*PROBLEM TO SOLVE*. In the entries below, which lines run from the one containing "[Atom2Vec · Issue" to the one containing "[Extending Fingerprints to"? Copy exactly those lines, ends included, and no others.

*AVAILABLE DATA*.
<<<<

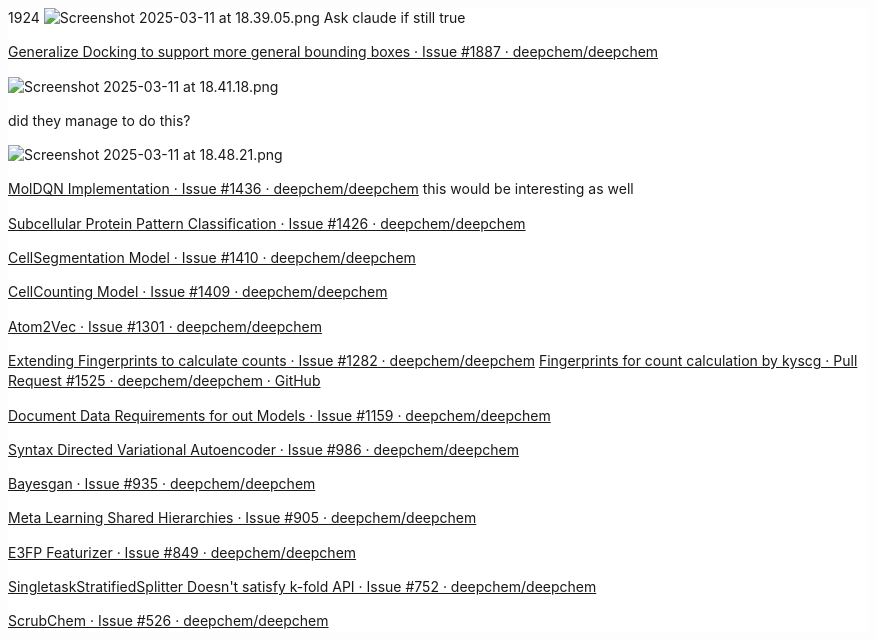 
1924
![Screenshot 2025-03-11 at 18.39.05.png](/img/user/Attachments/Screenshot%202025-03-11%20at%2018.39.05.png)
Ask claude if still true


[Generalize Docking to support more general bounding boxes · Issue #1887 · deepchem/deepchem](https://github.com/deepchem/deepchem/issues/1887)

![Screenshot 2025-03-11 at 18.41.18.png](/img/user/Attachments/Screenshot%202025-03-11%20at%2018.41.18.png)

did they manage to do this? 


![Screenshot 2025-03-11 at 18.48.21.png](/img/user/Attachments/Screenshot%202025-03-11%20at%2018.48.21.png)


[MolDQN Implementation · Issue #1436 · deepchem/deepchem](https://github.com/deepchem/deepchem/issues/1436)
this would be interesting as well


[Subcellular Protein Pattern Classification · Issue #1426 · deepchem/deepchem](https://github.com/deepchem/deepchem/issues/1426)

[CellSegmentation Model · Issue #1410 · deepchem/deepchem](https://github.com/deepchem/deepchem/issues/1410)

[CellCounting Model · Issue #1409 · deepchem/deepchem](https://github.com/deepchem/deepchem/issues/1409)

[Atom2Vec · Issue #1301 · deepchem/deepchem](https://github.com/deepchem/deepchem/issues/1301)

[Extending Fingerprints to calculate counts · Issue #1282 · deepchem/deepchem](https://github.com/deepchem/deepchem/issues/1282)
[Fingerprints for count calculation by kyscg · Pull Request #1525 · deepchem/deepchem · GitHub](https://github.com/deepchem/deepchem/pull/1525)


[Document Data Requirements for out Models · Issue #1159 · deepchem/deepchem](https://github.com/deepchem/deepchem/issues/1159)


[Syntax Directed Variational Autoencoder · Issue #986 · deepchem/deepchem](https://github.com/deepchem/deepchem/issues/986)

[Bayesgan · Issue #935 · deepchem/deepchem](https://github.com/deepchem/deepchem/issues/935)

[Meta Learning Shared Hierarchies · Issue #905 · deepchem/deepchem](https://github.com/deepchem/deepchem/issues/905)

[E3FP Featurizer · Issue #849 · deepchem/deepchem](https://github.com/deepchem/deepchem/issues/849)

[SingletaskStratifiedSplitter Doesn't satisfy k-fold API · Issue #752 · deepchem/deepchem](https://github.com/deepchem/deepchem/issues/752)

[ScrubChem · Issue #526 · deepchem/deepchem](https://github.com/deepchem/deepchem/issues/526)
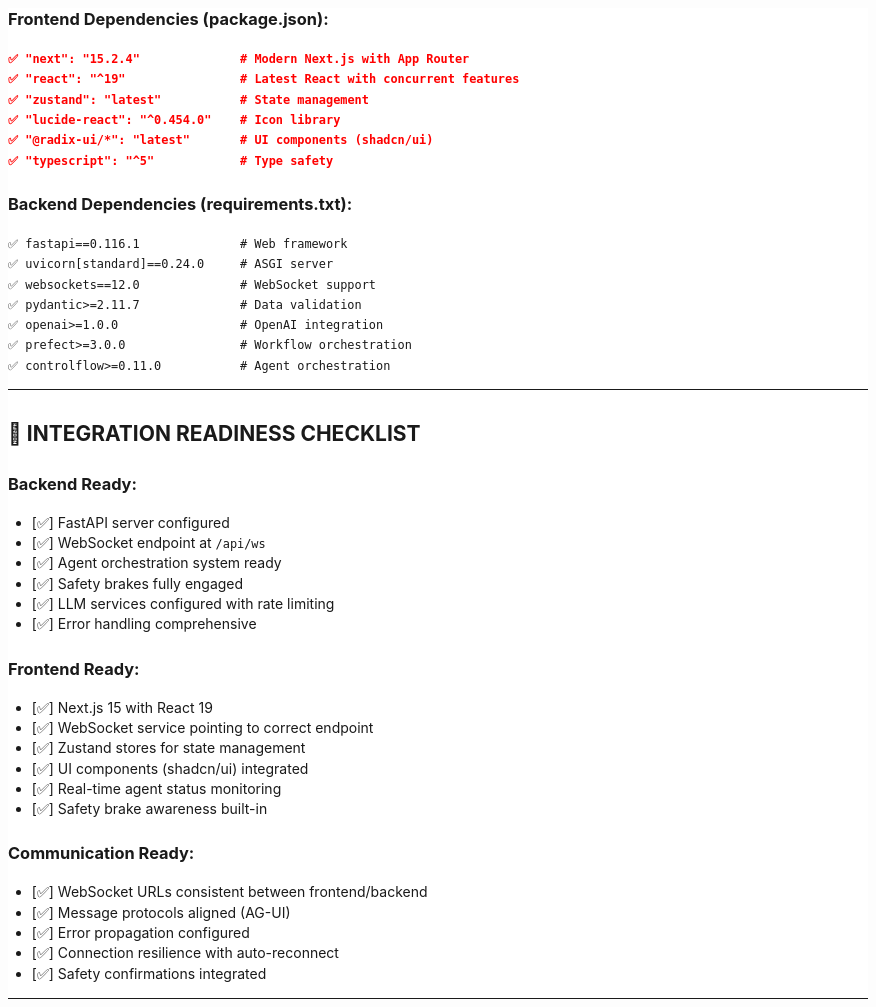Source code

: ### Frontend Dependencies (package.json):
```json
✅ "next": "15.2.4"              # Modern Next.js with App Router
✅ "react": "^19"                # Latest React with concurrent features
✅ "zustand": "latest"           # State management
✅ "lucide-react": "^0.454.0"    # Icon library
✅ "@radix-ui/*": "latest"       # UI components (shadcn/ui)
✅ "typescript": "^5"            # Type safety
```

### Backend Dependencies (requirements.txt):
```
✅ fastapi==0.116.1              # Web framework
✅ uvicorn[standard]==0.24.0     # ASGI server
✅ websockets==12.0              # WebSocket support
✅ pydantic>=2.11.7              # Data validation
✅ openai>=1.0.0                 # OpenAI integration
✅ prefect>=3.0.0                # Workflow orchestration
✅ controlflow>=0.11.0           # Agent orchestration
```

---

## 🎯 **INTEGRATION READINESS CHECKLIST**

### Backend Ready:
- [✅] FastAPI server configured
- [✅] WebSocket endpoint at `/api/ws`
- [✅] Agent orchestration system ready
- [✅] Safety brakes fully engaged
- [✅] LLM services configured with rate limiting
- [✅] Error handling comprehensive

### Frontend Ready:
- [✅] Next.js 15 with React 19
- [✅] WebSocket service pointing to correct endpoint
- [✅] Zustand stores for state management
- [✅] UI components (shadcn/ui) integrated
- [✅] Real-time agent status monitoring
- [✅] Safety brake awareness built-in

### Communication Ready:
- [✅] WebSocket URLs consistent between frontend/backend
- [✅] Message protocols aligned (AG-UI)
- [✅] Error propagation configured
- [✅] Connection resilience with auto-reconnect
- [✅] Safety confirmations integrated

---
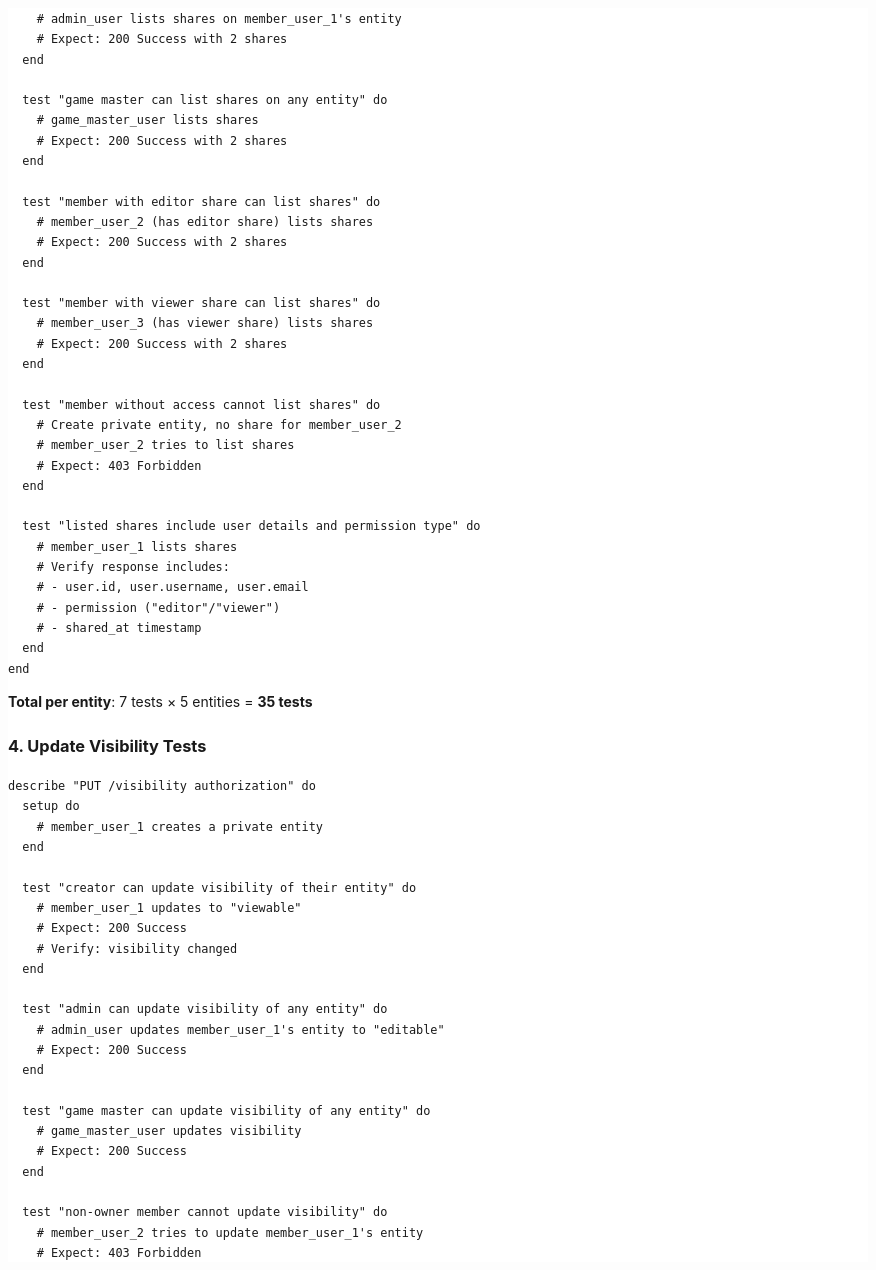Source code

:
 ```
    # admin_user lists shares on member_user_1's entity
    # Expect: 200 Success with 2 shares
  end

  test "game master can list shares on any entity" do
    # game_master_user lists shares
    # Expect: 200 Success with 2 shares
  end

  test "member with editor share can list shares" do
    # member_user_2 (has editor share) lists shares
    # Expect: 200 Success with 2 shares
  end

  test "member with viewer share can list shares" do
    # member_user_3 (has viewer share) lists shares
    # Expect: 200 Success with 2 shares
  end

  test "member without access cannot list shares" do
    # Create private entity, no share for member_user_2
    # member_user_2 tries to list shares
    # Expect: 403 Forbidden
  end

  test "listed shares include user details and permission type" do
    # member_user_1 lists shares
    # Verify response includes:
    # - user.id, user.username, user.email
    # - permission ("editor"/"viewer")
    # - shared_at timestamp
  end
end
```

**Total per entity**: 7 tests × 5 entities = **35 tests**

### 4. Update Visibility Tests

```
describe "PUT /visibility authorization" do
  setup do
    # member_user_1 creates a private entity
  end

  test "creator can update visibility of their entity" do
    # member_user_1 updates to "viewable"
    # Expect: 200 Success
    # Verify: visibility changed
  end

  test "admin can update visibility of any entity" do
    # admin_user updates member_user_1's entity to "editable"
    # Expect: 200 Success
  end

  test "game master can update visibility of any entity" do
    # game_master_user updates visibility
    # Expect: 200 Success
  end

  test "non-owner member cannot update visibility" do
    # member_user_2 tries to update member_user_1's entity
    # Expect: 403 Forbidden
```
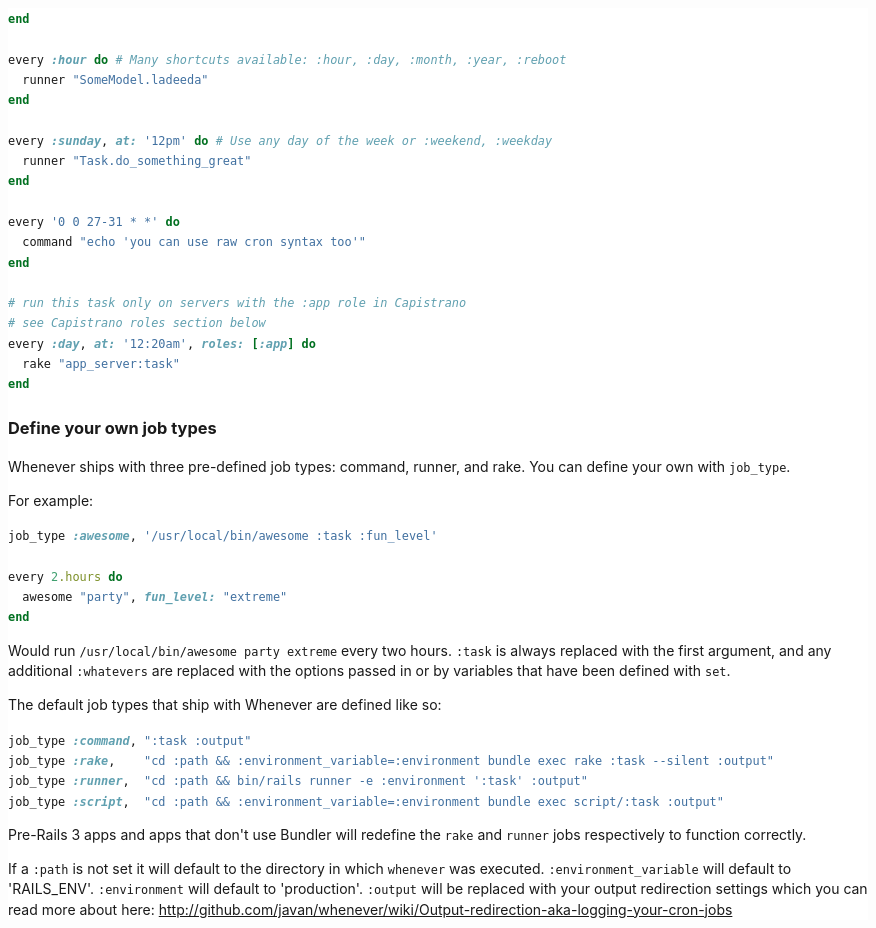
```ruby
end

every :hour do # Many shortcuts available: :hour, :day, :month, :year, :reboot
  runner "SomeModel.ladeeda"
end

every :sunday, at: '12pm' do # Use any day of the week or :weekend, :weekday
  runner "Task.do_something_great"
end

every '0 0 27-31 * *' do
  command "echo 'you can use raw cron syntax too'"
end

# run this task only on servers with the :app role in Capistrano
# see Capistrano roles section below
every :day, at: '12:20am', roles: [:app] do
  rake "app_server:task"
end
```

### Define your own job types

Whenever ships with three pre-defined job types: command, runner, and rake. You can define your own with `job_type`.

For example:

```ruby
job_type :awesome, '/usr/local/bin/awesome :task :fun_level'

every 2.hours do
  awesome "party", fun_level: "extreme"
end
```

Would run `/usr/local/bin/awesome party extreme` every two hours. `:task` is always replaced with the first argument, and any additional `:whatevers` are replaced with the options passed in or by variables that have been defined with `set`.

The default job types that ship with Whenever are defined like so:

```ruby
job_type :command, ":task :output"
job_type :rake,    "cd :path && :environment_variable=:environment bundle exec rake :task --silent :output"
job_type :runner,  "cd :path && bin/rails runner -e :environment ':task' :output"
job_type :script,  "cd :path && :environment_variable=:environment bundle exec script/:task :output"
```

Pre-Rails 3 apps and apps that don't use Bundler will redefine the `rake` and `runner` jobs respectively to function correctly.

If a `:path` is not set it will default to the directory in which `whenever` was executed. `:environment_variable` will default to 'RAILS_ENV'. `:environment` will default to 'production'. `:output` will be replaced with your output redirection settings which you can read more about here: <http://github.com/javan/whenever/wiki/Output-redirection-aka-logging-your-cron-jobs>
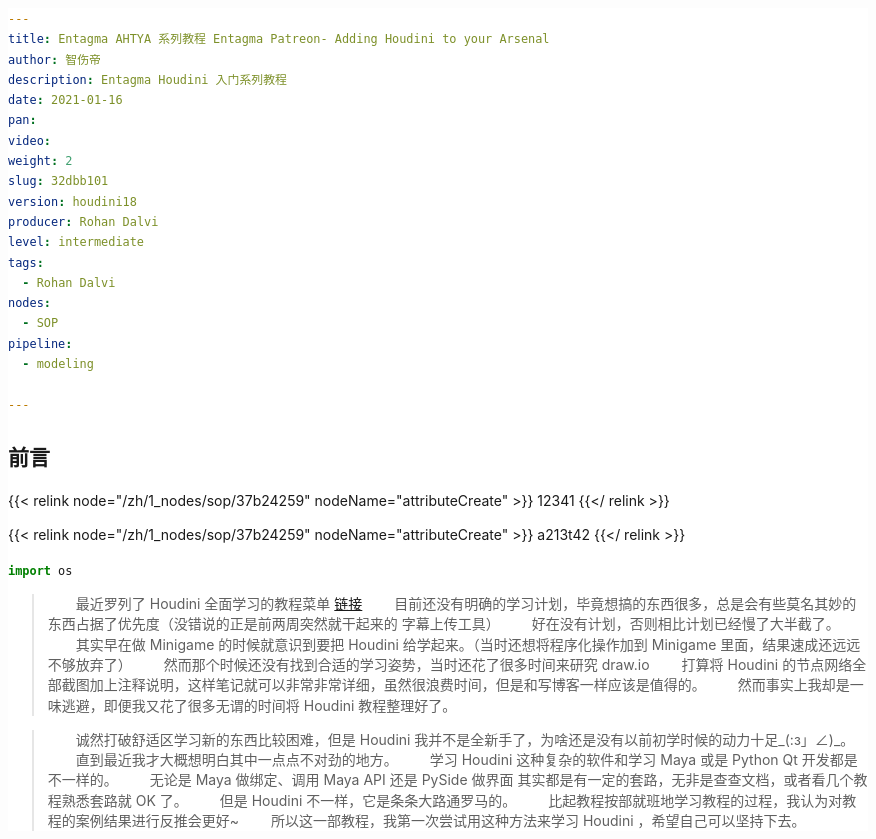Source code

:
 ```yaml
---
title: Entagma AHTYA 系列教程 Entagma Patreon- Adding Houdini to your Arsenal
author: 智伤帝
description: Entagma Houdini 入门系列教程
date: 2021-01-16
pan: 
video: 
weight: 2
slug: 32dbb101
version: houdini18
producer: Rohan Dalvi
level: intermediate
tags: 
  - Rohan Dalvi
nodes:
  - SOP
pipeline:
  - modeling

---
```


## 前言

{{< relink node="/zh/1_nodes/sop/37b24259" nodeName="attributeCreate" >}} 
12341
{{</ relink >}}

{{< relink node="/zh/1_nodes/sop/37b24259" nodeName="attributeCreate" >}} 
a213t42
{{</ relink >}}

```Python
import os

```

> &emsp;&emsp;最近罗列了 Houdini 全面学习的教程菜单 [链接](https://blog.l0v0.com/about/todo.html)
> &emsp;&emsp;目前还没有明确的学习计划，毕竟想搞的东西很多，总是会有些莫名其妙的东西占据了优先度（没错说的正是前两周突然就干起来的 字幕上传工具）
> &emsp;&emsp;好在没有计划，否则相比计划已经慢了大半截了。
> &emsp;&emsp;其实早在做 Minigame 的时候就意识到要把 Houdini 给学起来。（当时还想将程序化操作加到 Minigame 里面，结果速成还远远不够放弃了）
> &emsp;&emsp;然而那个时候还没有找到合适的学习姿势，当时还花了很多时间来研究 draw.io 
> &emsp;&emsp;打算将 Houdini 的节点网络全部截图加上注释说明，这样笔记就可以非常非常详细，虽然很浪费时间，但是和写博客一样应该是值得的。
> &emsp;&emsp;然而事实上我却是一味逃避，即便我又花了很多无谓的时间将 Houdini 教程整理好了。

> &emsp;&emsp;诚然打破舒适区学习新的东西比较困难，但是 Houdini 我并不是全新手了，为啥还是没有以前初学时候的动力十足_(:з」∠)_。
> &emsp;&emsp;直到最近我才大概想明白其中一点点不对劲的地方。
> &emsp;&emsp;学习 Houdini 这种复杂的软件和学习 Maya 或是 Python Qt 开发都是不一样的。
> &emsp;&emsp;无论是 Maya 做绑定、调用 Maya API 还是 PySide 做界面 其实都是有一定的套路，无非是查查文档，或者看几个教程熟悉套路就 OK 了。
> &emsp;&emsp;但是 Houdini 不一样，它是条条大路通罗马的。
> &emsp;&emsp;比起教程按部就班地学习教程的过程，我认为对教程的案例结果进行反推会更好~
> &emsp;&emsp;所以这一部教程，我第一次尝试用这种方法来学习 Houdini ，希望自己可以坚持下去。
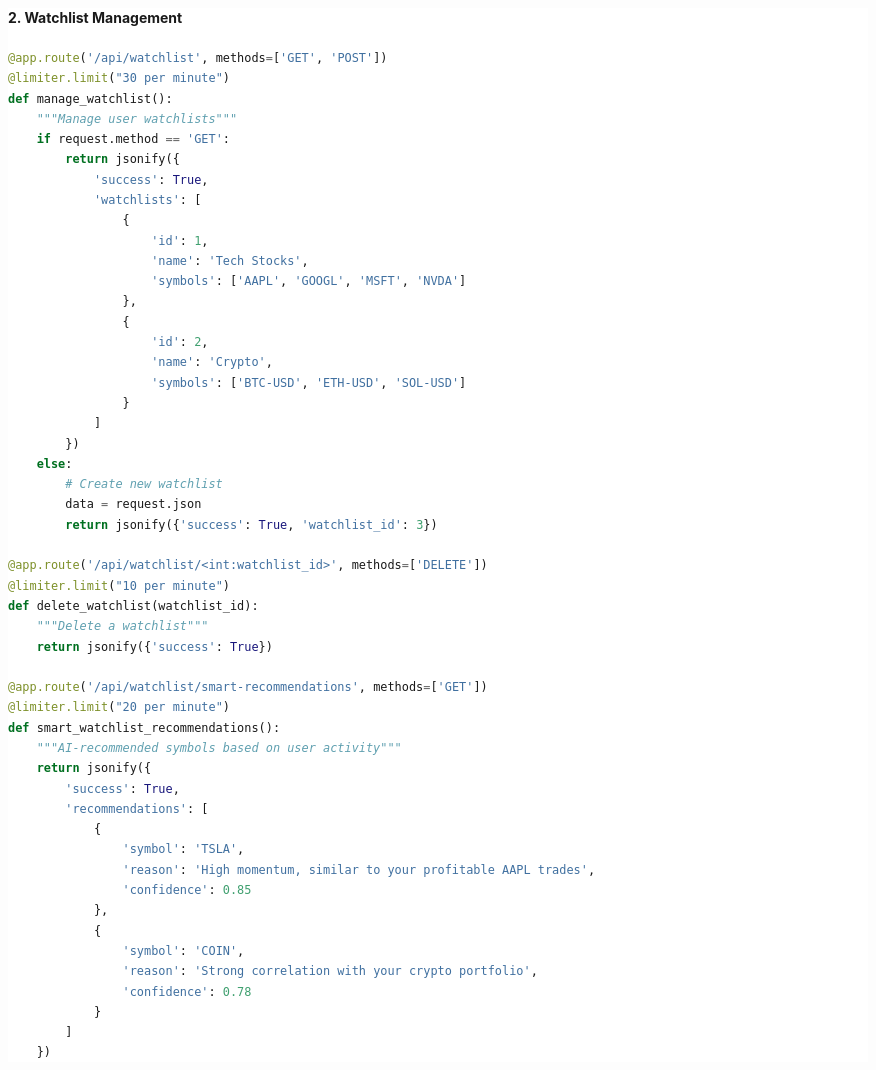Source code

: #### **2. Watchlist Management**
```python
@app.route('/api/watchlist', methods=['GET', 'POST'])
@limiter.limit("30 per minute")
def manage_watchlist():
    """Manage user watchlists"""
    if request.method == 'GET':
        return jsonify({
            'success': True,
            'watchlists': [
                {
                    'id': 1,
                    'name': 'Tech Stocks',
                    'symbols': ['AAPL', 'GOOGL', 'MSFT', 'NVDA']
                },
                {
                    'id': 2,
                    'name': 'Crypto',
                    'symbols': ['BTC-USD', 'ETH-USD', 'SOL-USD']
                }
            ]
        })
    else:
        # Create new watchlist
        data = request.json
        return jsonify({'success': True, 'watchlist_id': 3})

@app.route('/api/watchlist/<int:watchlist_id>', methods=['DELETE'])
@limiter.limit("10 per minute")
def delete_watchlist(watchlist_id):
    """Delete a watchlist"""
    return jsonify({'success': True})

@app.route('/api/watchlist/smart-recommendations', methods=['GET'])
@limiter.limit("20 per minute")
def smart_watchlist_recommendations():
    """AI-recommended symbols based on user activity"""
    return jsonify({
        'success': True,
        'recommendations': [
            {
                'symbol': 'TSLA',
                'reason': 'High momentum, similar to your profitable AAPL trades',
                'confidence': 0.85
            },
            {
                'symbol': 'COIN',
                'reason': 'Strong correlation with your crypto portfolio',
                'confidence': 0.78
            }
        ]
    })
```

>>>>

*WRITTEN REPLY*.
[Atom2Vec · Issue #1301 · deepchem/deepchem](https://github.com/deepchem/deepchem/issues/1301)

[Extending Fingerprints to calculate counts · Issue #1282 · deepchem/deepchem](https://github.com/deepchem/deepchem/issues/1282)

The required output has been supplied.